| name | shared-config-rollout |
| description | Roll out releases of shared personal packages, config packages, lint/style configs, Raycast clients, Codex skills/config, or other reusable tooling to downstream local repositories. Use when Codex releases or updates a shared package and should find dependents, bump dependency versions, run lint/checks, apply required style or API fallout fixes, commit, and push the downstream updates. |
Shared Config Rollout
Keep shared tooling generic at the source, then update its dependents explicitly. Do not put downstream repo names, environment-specific setup, or local rollout policy into the shared package's README, config, AGENTS.md, or lint guidance unless that package actually owns those details.
Workflow
-
Verify the source update is real.
- Confirm the release, tag, registry version, or local package artifact that dependents should consume.
- Classify the release impact before touching dependents. Roll out downstream dependency bumps for exported config, runtime, API, or generated-output behavior changes. Do not churn dependents for docs-only, README-only, release-metadata, or source-repo check-tooling changes unless the user explicitly asks.
- If the source package is dotty-managed config or generated Codex output, update tracked sources first and run
dotty update before rolling it out.
-
Discover downstream dependents.
- Start with local checkouts and narrow package identifiers:
rg '<package-or-config-name>' ~/src -g 'package.json' -g 'bun.lock' -g 'pnpm-lock.yaml' -g 'yarn.lock' -g 'package-lock.json' -g '*.config.*'
- Include user-specified roots before broadening the search.
- Prefer local checkouts over remote code search. Use authenticated GitHub search only when local repos are missing or stale.
-
Update each dependent repo separately.
- Read its
AGENTS.md or local contributor instructions first.
- Check
git status --short --branch; do not mix unrelated dirty work into the rollout.
- Use the repo's package manager to bump the dependency and lockfile.
- For local pre-release JS/TS config probes, put any temporary config inside the dependent repo so module resolution matches the consumer, ignore the probe file itself, and remove it immediately after the check.
- Run the smallest relevant verification first, usually lint, then the repo's full check if the dependency changes behavior.
- Fix only fallout caused by the new shared package version. Let strict configs improve code, but keep edits scoped.
-
Commit and push according to each dependent repo's workflow.
- Use conventional commits.
- For dotty-managed repos, run
dotty update after tracked config or skill changes and finish with commit and push to main.
- For laptop dotfiles repos, use
gpush instead of raw git push.
- If a dependent repo requires PRs or branch workflows, follow its local instructions instead of pushing directly.
-
Report the rollout state.
- List the source version released or consumed.
- List each dependent updated, verification run, commit pushed, and any repo skipped. If the release was not rolled out because it did not affect consumers, say that explicitly.

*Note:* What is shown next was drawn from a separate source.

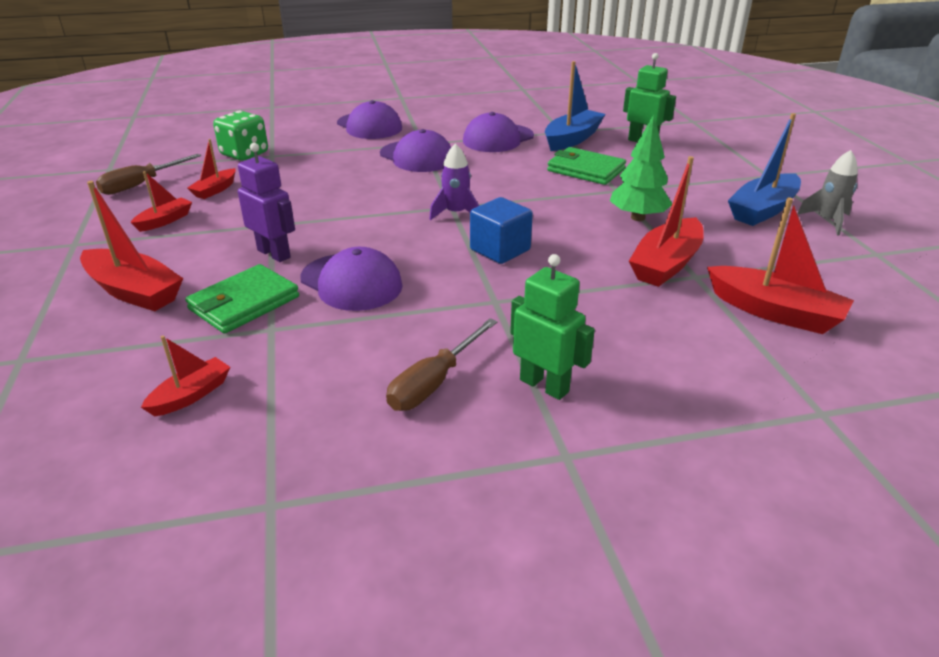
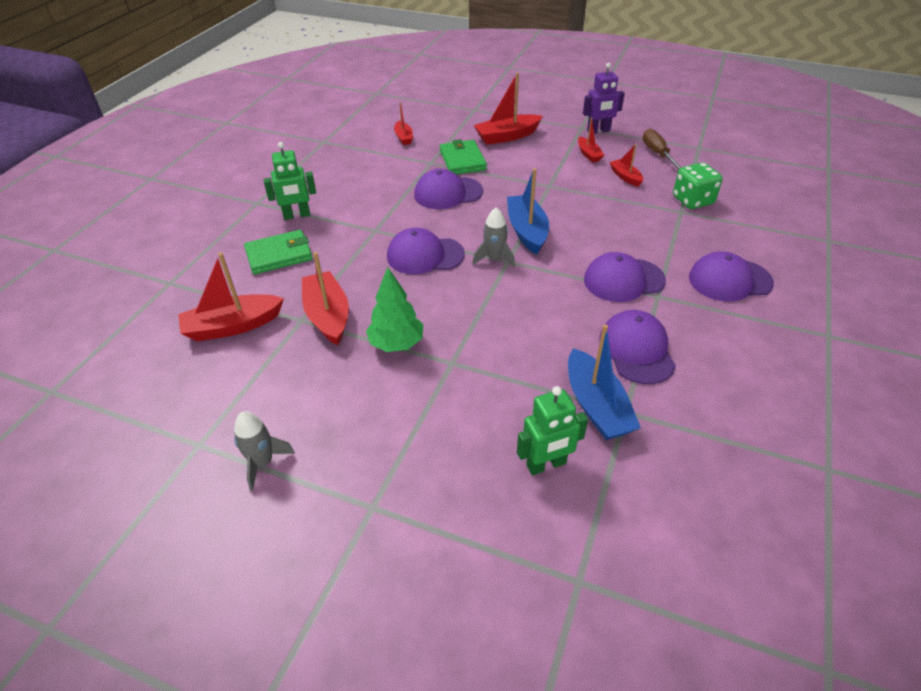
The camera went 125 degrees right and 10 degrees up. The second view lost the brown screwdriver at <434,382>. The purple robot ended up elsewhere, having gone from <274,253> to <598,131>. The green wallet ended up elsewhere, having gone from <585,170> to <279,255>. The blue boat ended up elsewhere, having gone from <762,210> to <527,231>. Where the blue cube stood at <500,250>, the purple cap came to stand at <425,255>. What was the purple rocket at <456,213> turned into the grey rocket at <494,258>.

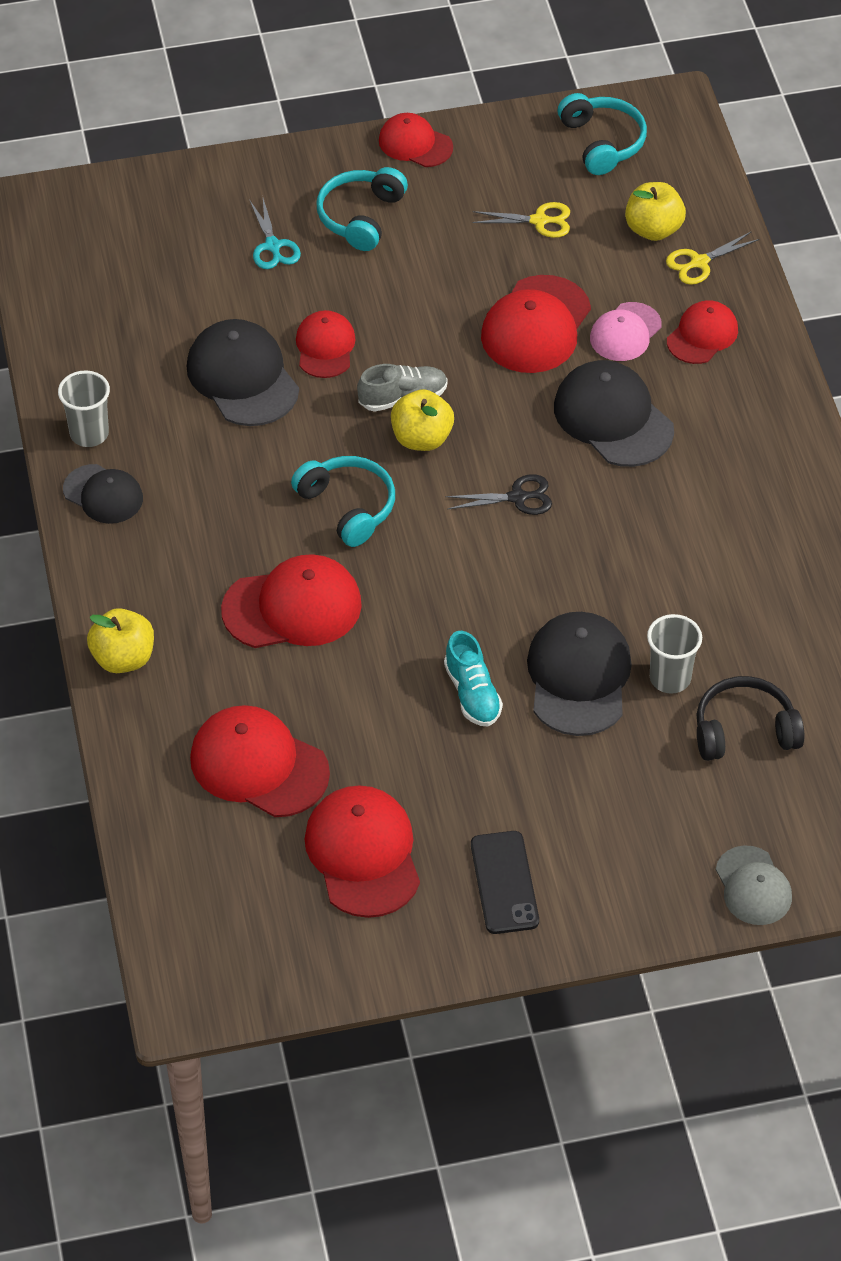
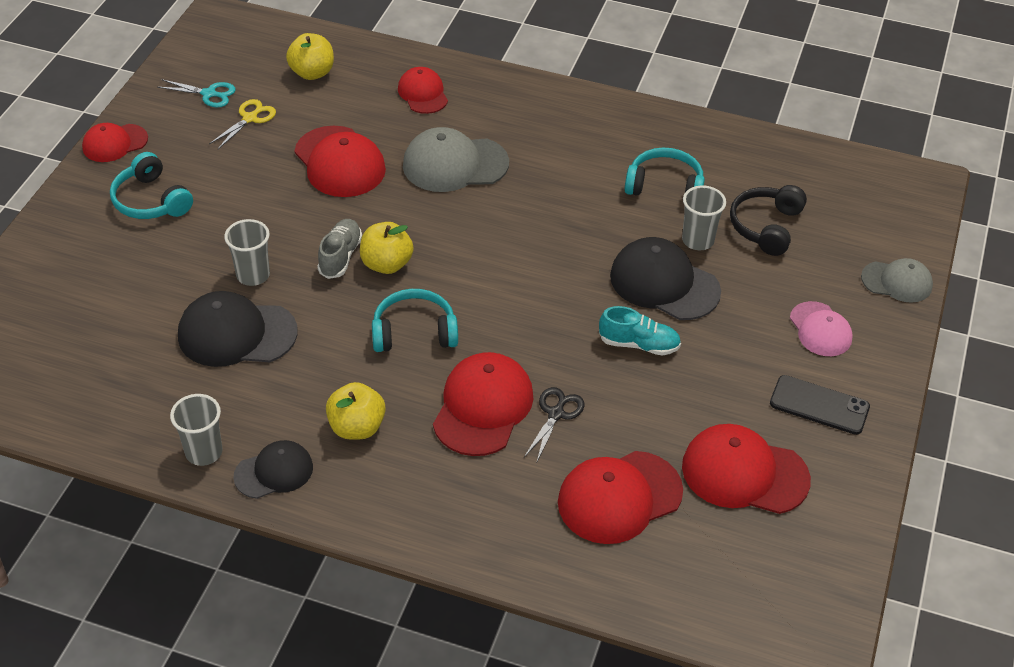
The camera went 60 degrees left and 5 degrees down. The second view lost the yellow scissors at <699,262>. The yellow apple ended up elsewhere, having gone from <123,658> to <357,427>. The turquoise scissors ended up elsewhere, having gone from <273,246> to <209,94>. The black scissors ended up elsewhere, having gone from <518,497> to <556,414>. The turquoise headphones ended up elsewhere, having gone from <602,142> to <664,186>. The pink cap ended up elsewhere, having gone from <625,332> to <820,329>. Where the red cap stood at <325,347>, the grey cup came to stand at <253,275>. What was the black cap at <613,418> turned into the grey cap at <455,164>.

- If auth, CI, or package registry setup blocks rollout, state the exact blocker and the next action needed from the user.
Boundaries
- Keep shared package docs and config work-agnostic unless the package itself is intentionally specific to one environment.
- Keep personal rollout knowledge in personal dotfiles skills or scripts, not in downstream package guidance.
- Keep environment-specific rollout knowledge in the later config layer that owns it.
- Do not create permanent repo manifests unless the user asks; a local discovery pass is enough for normal rollouts.